At first his grumbles were said aloud, until Grandpa smacked him upside the head and told him to shut up, and now his grumbles were low and not said at all if Grandpa was in the room.

The only other thing I think helped us to survive last night was the fact that the main house was disgustingly massive.

Even the kitchen that I found Aunt Risha and Uncle Lenny in last night was only one of two. Two damn kitchens. One was for family cooking, while the other was a proper chef’s kitchen for when Grandpa held events here.

Either way the size of the house played in our favor and the red people obviously didn’t know where to go and we knew all the hiding spots. It was a mess for them, especially when you consider Rakeon and Grandpa were prowling.

I’m just glad we survived.

Once the night was over, and no more enemies came, and it was confirmed that we all survived the night, the morning was spent on cleanup.

Everyone who could handle it spent the morning carrying all the bodies out of the house and into a large pile outside.

Rakeon wasn’t one of the helpers though as he spent the better part of the morning puking his guts out and crying in his mother’s arms.

No one laughed or made fun of him. We weren’t a family of killers. This wasn’t us. Of course we owned guns, a lot of them even, but the goal wasn’t to use them on people. Not unless we absolutely had no choice but to do so, and it was in defense of life.

Grandpa would never pull his gun out if someone stole a bike or something.

Okay maybe that wasn’t completely true.

Dad would never pull the gun out for that.

And if any of us did, then it wouldn’t have been the rifles, those never left the house unless it was packed in box and they were heading to the range to shoot.

So it was understandable, at least in my opinion, that the feeling of taking another life wasn’t a fun one.

Though…I don’t feel the urge to puke or even throw up as I helped carry the bodies out of the house.

It was only when I thought back to the man in the ocean that my stomach started to feel weird. Right now I felt mostly fine.

But it wasn’t something I wanted to dwell on at the moment.

Instead I focused on moving all the bodies from the house outside and once we were done, we lit them all on fire. Thankfully matches still worked.

Something we thought was entirely useless to have before all of this because lighters existed, but Grandpa liked them so we had them.

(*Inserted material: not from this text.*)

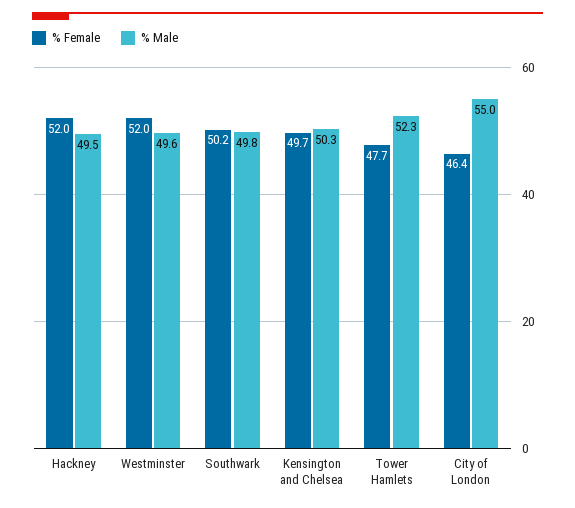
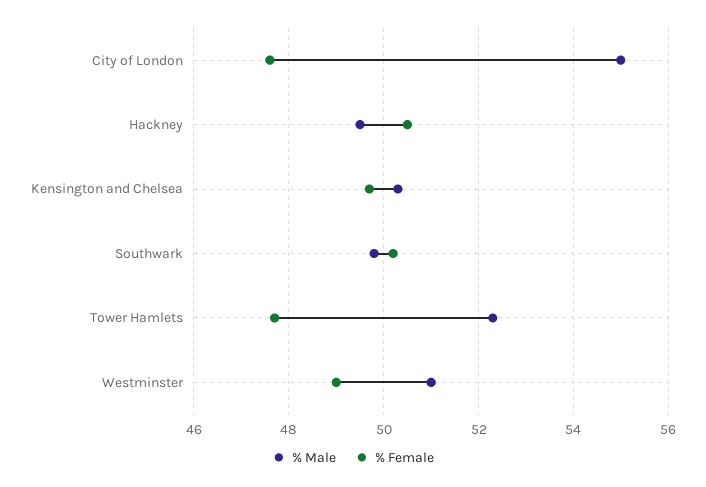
% Female, Hackney: 52 -> 50.5
% Female, Westminster: 52 -> 49
% Male, Westminster: 49.6 -> 51
% Female, City of London: 46.4 -> 47.5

Once that was done, a little watch was set up outside to watch for enemies, and monitor the big pyre burning, to make sure it didn’t spread to the house or the forest. Everyone else was on cleaning duty.

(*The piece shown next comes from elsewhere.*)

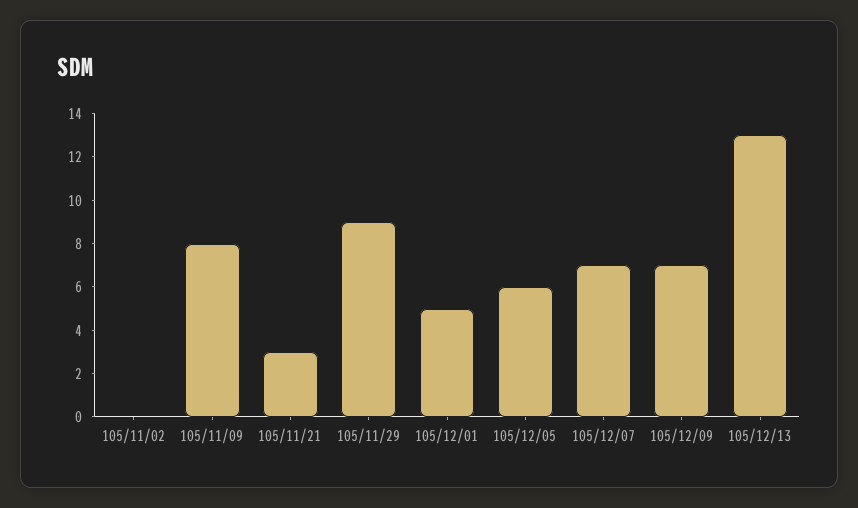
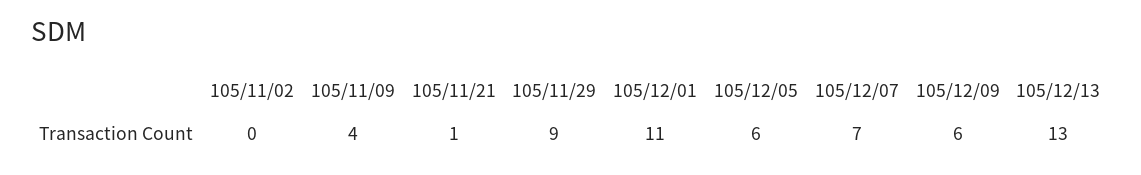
105/11/09: 8 -> 4
105/11/21: 3 -> 1
105/12/01: 5 -> 11
105/12/09: 7 -> 6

I doubt we would abandon the compound anytime soon, as it was kinda the perfect base to hole up in during this mess. So cleaning it was a must, as it probably wouldn’t do us any good to live amongst all the dried blood in the house.

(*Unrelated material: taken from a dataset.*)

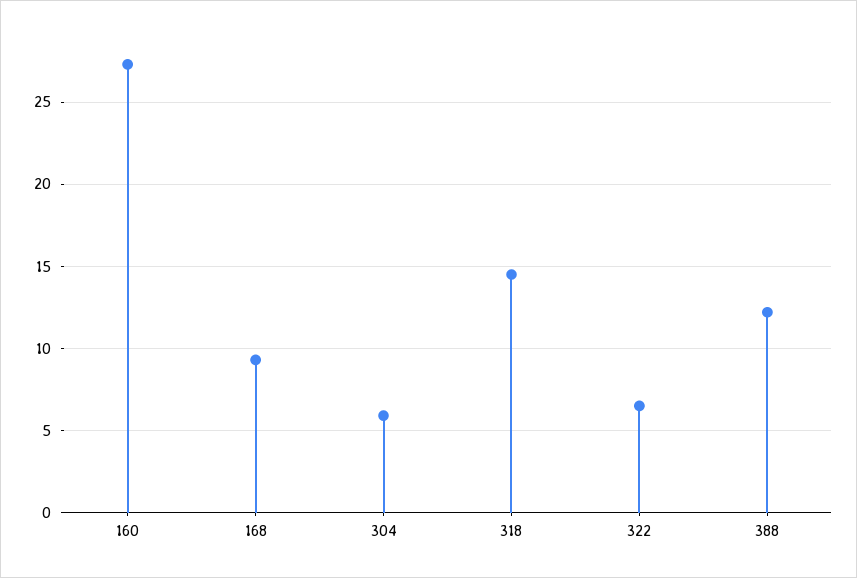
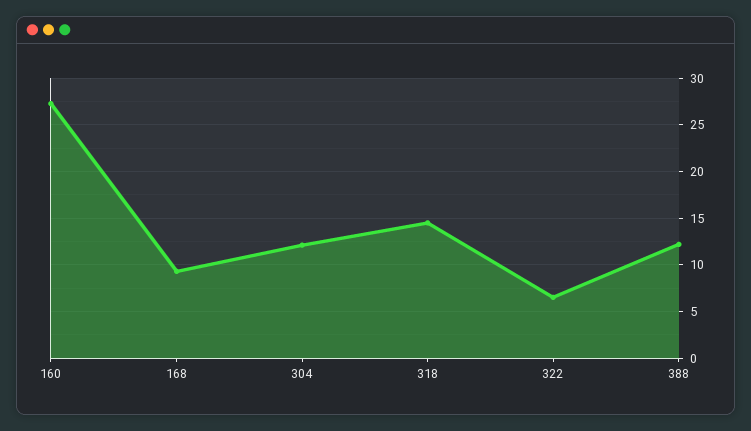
304: 6 -> 12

As we cleaned, there was something of a silent agreement to ignore what we’ve been hearing all morning.

Screams.

Coming from the town around us.

It wouldn’t be something that we could ignore forever, but for now that’s what we did. I don’t care if someone wanted to call us heartless, but we weren’t heroes. It wasn’t like we could swoop in and save the day for every person in trouble anyway.

Just control what we can control.

And right now that’s making sure our family was safe.